JUDGES! Gary gaves it a standing ovation. He’s your own act, Gary. Sit down, you tool. Nicole loved it and compares him to Chris Martin. Kye is delighted because statements like that validate his internal image of himself.  

Louis introduces District 3 by naming each one of them in turn, to prove how much effort he puts into getting to know his acts. Don’t worry Louis, we never doubted for a second that you’re anything but thorough when it comes to working with young men. District 3’s intro vdeo is stupid and boring, so let’s skip straight to the performance. What did the boys learn from being in the bottom two last week? Well, they have hopefully learned that those random American accents they sing with need to go, because that whole affectation they do is noticeably reduced (though still evident) in their performance of Beggin’. They also learned the importance of performing in front of a giant screen with the name of your group rotating around and around and around. Vital in a competition with two virtually indistinguishable boybands. And finally, when in a boyband, it always helps to lift your shirt every once in a while to let the girls/gays inspect the goods.

JUDGES! Tulisa liked it. Gary calls them the revelation of the night. Louis tells us that they work their assess off. Insert your own joke. 

Up next is Epona, the Celtic Goddess of Donkeys, Mules and Horses, in her mortal form as Ella the Baby Pony and Adele Clone. Damn, that’s a long name. Maybe I should just call her Adella. The challenge for Epona this week was to show that she can be upbeat. The intro-vid is about Adella generally being very happy to rehearse something that involves moving around, which is a nice break from the usual narrative they push in the VT for someone who usually sings ballads, whereby we’re meant to be think it’ll be a huge challenge for them and that they’ll be completely out of their depth if required to do anything more complex than lifting their left leg. She’s singing You’ve Got the Love. Her dancing amounts to little more than some shoulder movements and gesticulations. Albeit gesticulations that are well timed to match the backing dancers. The bloody VT made it sound like she’d be running around the stage juggling and performing backflips with oily palms. I feel let down. No oats for you tonight, Ella.

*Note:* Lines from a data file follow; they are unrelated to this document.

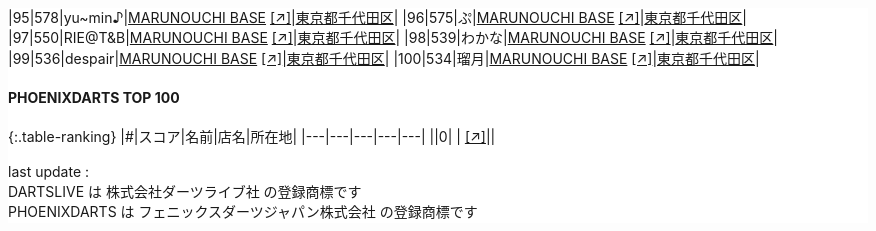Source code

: |95|578|<span class="rank-name-dl">yu~min♪</span>|<a href="/darts/rank/shops/449f1ca08e4d3304f454cb89828a1cfe.html">MARUNOUCHI BASE</a> <a href="https://search.dartslive.com/jp/shop/449f1ca08e4d3304f454cb89828a1cfe">[↗]</a>|<a href="/darts/rank/東京都/千代田区">東京都千代田区</a>|
|96|575|<span class="rank-name-dl">ぷ</span>|<a href="/darts/rank/shops/449f1ca08e4d3304f454cb89828a1cfe.html">MARUNOUCHI BASE</a> <a href="https://search.dartslive.com/jp/shop/449f1ca08e4d3304f454cb89828a1cfe">[↗]</a>|<a href="/darts/rank/東京都/千代田区">東京都千代田区</a>|
|97|550|<span class="rank-name-dl">RIE@T&amp;B</span>|<a href="/darts/rank/shops/449f1ca08e4d3304f454cb89828a1cfe.html">MARUNOUCHI BASE</a> <a href="https://search.dartslive.com/jp/shop/449f1ca08e4d3304f454cb89828a1cfe">[↗]</a>|<a href="/darts/rank/東京都/千代田区">東京都千代田区</a>|
|98|539|<span class="rank-name-dl">わかな</span>|<a href="/darts/rank/shops/449f1ca08e4d3304f454cb89828a1cfe.html">MARUNOUCHI BASE</a> <a href="https://search.dartslive.com/jp/shop/449f1ca08e4d3304f454cb89828a1cfe">[↗]</a>|<a href="/darts/rank/東京都/千代田区">東京都千代田区</a>|
|99|536|<span class="rank-name-dl">despair</span>|<a href="/darts/rank/shops/449f1ca08e4d3304f454cb89828a1cfe.html">MARUNOUCHI BASE</a> <a href="https://search.dartslive.com/jp/shop/449f1ca08e4d3304f454cb89828a1cfe">[↗]</a>|<a href="/darts/rank/東京都/千代田区">東京都千代田区</a>|
|100|534|<span class="rank-name-dl">瑠月</span>|<a href="/darts/rank/shops/449f1ca08e4d3304f454cb89828a1cfe.html">MARUNOUCHI BASE</a> <a href="https://search.dartslive.com/jp/shop/449f1ca08e4d3304f454cb89828a1cfe">[↗]</a>|<a href="/darts/rank/東京都/千代田区">東京都千代田区</a>|


#### PHOENIXDARTS TOP 100



{:.table-ranking}
|#|スコア|名前|店名|所在地|
|---|---|---|---|---|
||0|<span class="rank-name-dl"> </span>|<a href="/darts/rank/shops/.html"></a> <a href="">[↗]</a>|<a href="/darts/rank//"></a>|


<div class="footer border-top border-gray-light mt-5 pt-3 text-right text-gray">
    last update : <span style="font-weight: italic" id="foot_last_modified"></span><br />
    DARTSLIVE は 株式会社ダーツライブ社 の登録商標です<br />
    PHOENIXDARTS は フェニックスダーツジャパン株式会社 の登録商標です<br />
</div>

<script src="https://cdnjs.cloudflare.com/ajax/libs/jquery.tablesorter/2.31.3/js/jquery.tablesorter.min.js" integrity="sha512-qzgd5cYSZcosqpzpn7zF2ZId8f/8CHmFKZ8j7mU4OUXTNRd5g+ZHBPsgKEwoqxCtdQvExE5LprwwPAgoicguNg==" crossorigin="anonymous" referrerpolicy="no-referrer"></script>
<link rel="stylesheet" href="https://cdnjs.cloudflare.com/ajax/libs/jquery.tablesorter/2.31.3/css/theme.default.min.css" integrity="sha512-wghhOJkjQX0Lh3NSWvNKeZ0ZpNn+SPVXX1Qyc9OCaogADktxrBiBdKGDoqVUOyhStvMBmJQ8ZdMHiR3wuEq8+w==" crossorigin="anonymous" referrerpolicy="no-referrer" />
<script>
$(function() {
    $(".table-ranking").tablesorter({sortList:[[0, 0]]});
    $("#foot_last_modified").text(formatDate(new Date(document.lastModified), 'yyyy-MM-dd HH:mm:ss'));
});
</script>

<script async src="https://platform.twitter.com/widgets.js" charset="utf-8"></script>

JUDGES! Gary thinks the “dancing” cheapened the performance. Nicole disagrees and points out that as a former member of a dance troupe who occasionally sang, she knows what she’s talking about. Tulisa mimics Kelly Rowland’s “Who knew you could do uptempo” collection of seal noises from last year and it may be my highlight of tonight’s show. I think I’m going to take a count of how many times the judges mention Ella’s age from now on. So, in tonight’s episode, they inform us that she’s 16 on ten separate occasions. I may have missed one or two, because there’s actually a point in the evaluation where Louis and Tulisa are basically saynihg nothing other than “She’s 16!” back and forth to one another. 

RESULTS SHOW

The results show doesn't get its own post this week, because I can't be arsed. MK1 went home after a sing off with Kye. Apocalypse averted. We had special guest performances from Labrinth and Emeli Sande (surprisingly good) and JLS (utter wank). Nicole shot up live on television, and Union J came out en masse by making out with one another on-stage. Louis Walsh broke down and claimed to have been abused by Jimmy Saville, the patron saint of paedophilia.

Next week is the Halloween Special, so the judges will select songs for their acts based on whether or not Thriller is already taken, and if it is, well there's always Freak Like Me. Failing that: any song ever written in English should do. Think of how much extra eyeliner Kye will get to wear!